Problems of the First Cause

Author: Fr. William Most

PROBLEMS OF THE FIRST CAUSE

Fr. William Most

1. Aristotle said that if I am at one point on the earth and want to travel to another, there must first be the capacity. If the trip comes off, that capacity is filled or fulfilled. He liked the words potency and act. We notice soon that this same pattern of capacity or potency and act or fulfillment comes up not only in traveling, but in any change.

Before the change, there is a capacity, which involves some emptiness or privation which would like to be filled. If the change goes through, that capacity is filled or fulfilled. So there is a rise. New being appears.

If I am causing a change, where did I get the extra being? Perhaps I had it in stock somewhere in me. But if so: How did that part of me in the first place get up from capacity or potency to act? It at least had to get from capacity for existence up to existence. So, where did it get the added being? It cannot give itself what it does not have. So we look for an outside source. If every source we look at has the same problem of getting up, of getting the added being, we have not solved the problem.
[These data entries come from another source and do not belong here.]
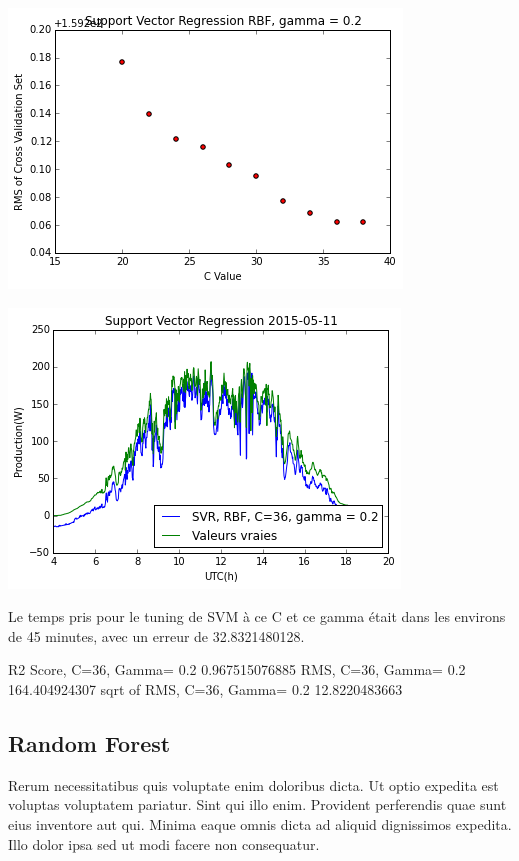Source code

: \documentclass[a4paper]{article}
\begin{document}
\begin{multicols}{2}
\includegraphics[width=\textwidth/2]{./svmselectc.png}

\includegraphics[width=\textwidth/2]{./11maysvm.png}

Le temps pris pour le tuning de SVM à ce C et ce gamma était dans les environs de 45 minutes, avec un erreur de 32.8321480128. 

R2 Score, C=36, Gamma= 0.2
0.967515076885
RMS, C=36, Gamma= 0.2
164.404924307
sqrt of RMS, C=36, Gamma= 0.2
12.8220483663

\subsection{Random Forest}
Rerum necessitatibus quis voluptate enim doloribus dicta. Ut optio expedita est
    voluptas voluptatem pariatur. Sint qui illo enim. Provident perferendis quae
    sunt eius inventore aut qui. Minima eaque omnis dicta ad aliquid dignissimos
    expedita. Illo dolor ipsa sed ut modi facere non consequatur.


\end{multicols}
\end{document}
We must then come to a cause that has no problem of getting up to actuality, it simply is actuality, pure actuality.

Such a being will be infinite. For potency is not only capacity but limit, e.g., if I have 3 glasses, 4, 8 and 12 oz. each an holds so much liquid, but it also sets a limit. So a being with no potency, has no limit. So without limit, it is infinite. There is not room for two infinites—they would coincide, so there is only one infinite. It is also outside of time, for time involves constant change—a being without potency cannot change.
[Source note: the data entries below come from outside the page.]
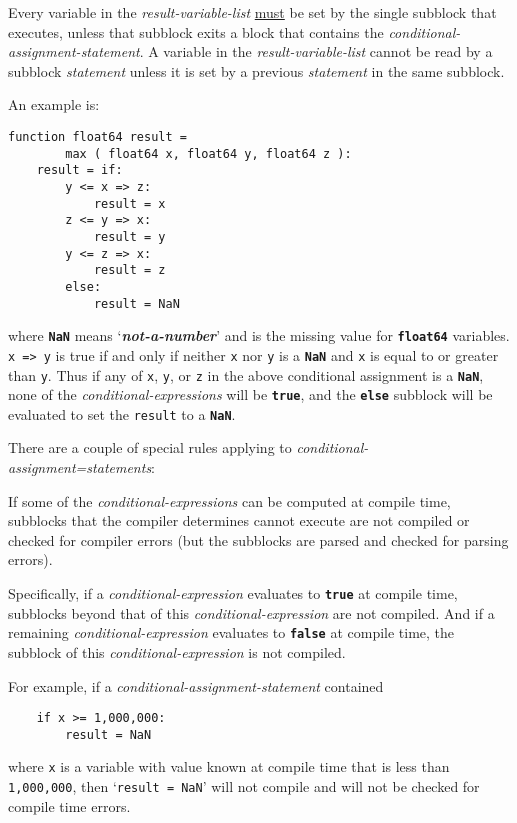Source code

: \documentclass[12pt]{article}
\newcommand{\TT}[1]{{\tt \bfseries #1}}
\newcommand{\key}[1]{{\bf \em #1}\index{#1}}
\newenvironment{indpar}[1][0.3in]%
	{\begin{list}{}%
		     {\setlength{\itemsep}{0in}%
		      \setlength{\topsep}{0in}%
		      \setlength{\parsep}{1ex}%
		      \setlength{\labelwidth}{#1}%
		      \setlength{\leftmargin}{#1}%
		      \addtolength{\leftmargin}{\labelsep}}%
	 \item}%
	{\end{list}}
\begin{document}
Every variable in the {\em result-variable-list} \underline{must} be set by the
single subblock that executes, unless that subblock exits a block
that contains the {\em conditional-assignment-statement}.  A variable in the
{\em result-variable-list} cannot be read by a subblock {\em statement}
unless it is set by a previous {\em statement} in the
same subblock.

An example is:
\begin{indpar}\begin{verbatim}
function float64 result =
        max ( float64 x, float64 y, float64 z ):
    result = if:
        y <= x => z:
            result = x
        z <= y => x:
            result = y
        y <= z => x:
            result = z
        else:
            result = NaN
\end{verbatim}\end{indpar}

where \TT{NaN} means `\key{not-a-number}' and is the missing
value for \TT{float64} variables.  {\tt x~=>~y} is true if
and only if neither {\tt x} nor {\tt y} is a \TT{NaN} and
{\tt x} is equal to or greater than {\tt y}.  Thus if any of
{\tt x}, {\tt y}, or {\tt z} in the above conditional assignment
is a \TT{NaN}, none of the {\em conditional-expressions}
will be \TT{true}, and the \TT{else} subblock will be evaluated to set
the {\tt result} to a \TT{NaN}.

There are a couple of special rules applying to
{\em conditional-assignment=statements}:\label{CONDITIONAL-SPECIAL-RULES}

\begin{indpar}
If some of the {\em conditional-expressions} can be computed at compile
time, subblocks that the compiler determines cannot execute are not
compiled or checked for compiler errors (but the subblocks are parsed
and checked for parsing errors).

Specifically, if a {\em conditional-expression} evaluates to \TT{true}
at compile time, subblocks beyond that of this {\em conditional-expression}
are not compiled.  And if a remaining {\em conditional-expression}
evaluates to \TT{false} at compile time, the subblock of this
{\em conditional-expression} is not compiled.
\end{indpar}

For example, if a {\em conditional-assignment-statement}
contained
\begin{indpar}\begin{verbatim}
    if x >= 1,000,000:
        result = NaN
\end{verbatim}\end{indpar}
where {\tt x} is a variable with value known at compile time
that is less than {\tt 1,000,000}, then
`{\tt result = NaN}' will not compile
and will not be checked for compile time errors.
\end{document}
But A had a trouble. He knew there has to be a First Cause, which cannot change, having no potency. But the chain of causes we pictured is efficient.

Yet A could not think of any efficient cause that would not change in the process of causing change. Even if it could cause change by willing change—one moment it would be at rest, not causing change, the next moment causing it. So A said the First Cause must be a final cause. But that derails the whole train of thought and causes.

We solve it: God can cause change by willing it, but His acts of will, since He is unchanging, are always there, they are eternal. He is identified with His acts of will. So the first cause is an efficient cause.

2. In this way we see that there can be no infinite regress. For if I am causing the change, as was said above, there is the problem: Where did I get the extra being that fills up the potency that was a least partly empty before the change? Perhaps I had that extra on hand within me somewhere. But even if I did, I must ask: Where did that part of me get the added being to rise from potency to act?—So I look outside me for a source, but if every source I consider also has the problem of getting extra being to rise from potency to act, there is no solution to the problem until I reach a being that does not have to get up to act, it simply is pure act, the first cause. If I imagine a chain of causes before that, the same problem exists in regard to each of them no matter how long the chain is. So we must reach that Cause that does not have to get up, it simply is up, that is, it is Pure Actuality.

3. Similarly, we see why everything but the Pure Act needs a cause: everything else has to get up from potential existence to actual existence, it needs added being for that, which must come from the First Cause. The reason why the First Cause does not have to have a cause is simply that it is Pure Actuality, as we proved above, and so needs nothing to actualize a potency for existence; It simply is pure act.

4. All other things do not have to exist—their potency for existence might not be filled. It is filled only if the First Cause fills it or actualizes it.

So there is only one Being that has to exist, i.e., whose existence is necessary, for without it nothing else would exist, would rise from potential to actual existence.